**Selection**
▼

Faculty and staff selected to develop interdisciplinary projects
  • Competitive award juried by eminent humanities faculty at other universities
  • Recipients granted a precious commodity: Time to pursue research
  • Seven fellows include seven faculty members, one library staffer
  • Fellowship inspires research within an interdisciplinary setting
EVANSTON, Ill. --- The Kaplan Institute for the Humanities at Northwestern University has named eight new fellows who will spend the year researching a wide range of issues, including antiwar activism in the 1970s, new media and the politics of sexual health.  

The 2015-16 Kaplan fellows -- seven faculty members and a Northwestern University Library staff member -- are granted either a full year of leave or a significant reduction in teaching duties in order to develop research within an interdisciplinary setting. Serving as the core members of Northwestern’s humanities community, the fellows discuss their work throughout the year and critique the efforts of graduate and undergraduate affiliates. 

Once the fellowship year concludes, the fellows will circulate their work more broadly by teaching a humanities course to undergraduates.

▲

**Problem to work on**
List the research issues that the fellowship announcement names as examples of what the new fellows will study during the year. Answer using only the fellowship announcement.

**Excerpted data**
▼

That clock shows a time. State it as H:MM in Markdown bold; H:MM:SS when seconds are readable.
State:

▲
▼

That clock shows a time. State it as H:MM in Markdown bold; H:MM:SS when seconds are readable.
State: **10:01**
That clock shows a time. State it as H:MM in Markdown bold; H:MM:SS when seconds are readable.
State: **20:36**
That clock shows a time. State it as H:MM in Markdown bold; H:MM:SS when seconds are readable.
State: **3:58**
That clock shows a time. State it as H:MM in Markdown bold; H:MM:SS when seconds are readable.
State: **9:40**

▲

**The completed task**
- Antiwar activism in the 1970s
- New media
- The politics of sexual health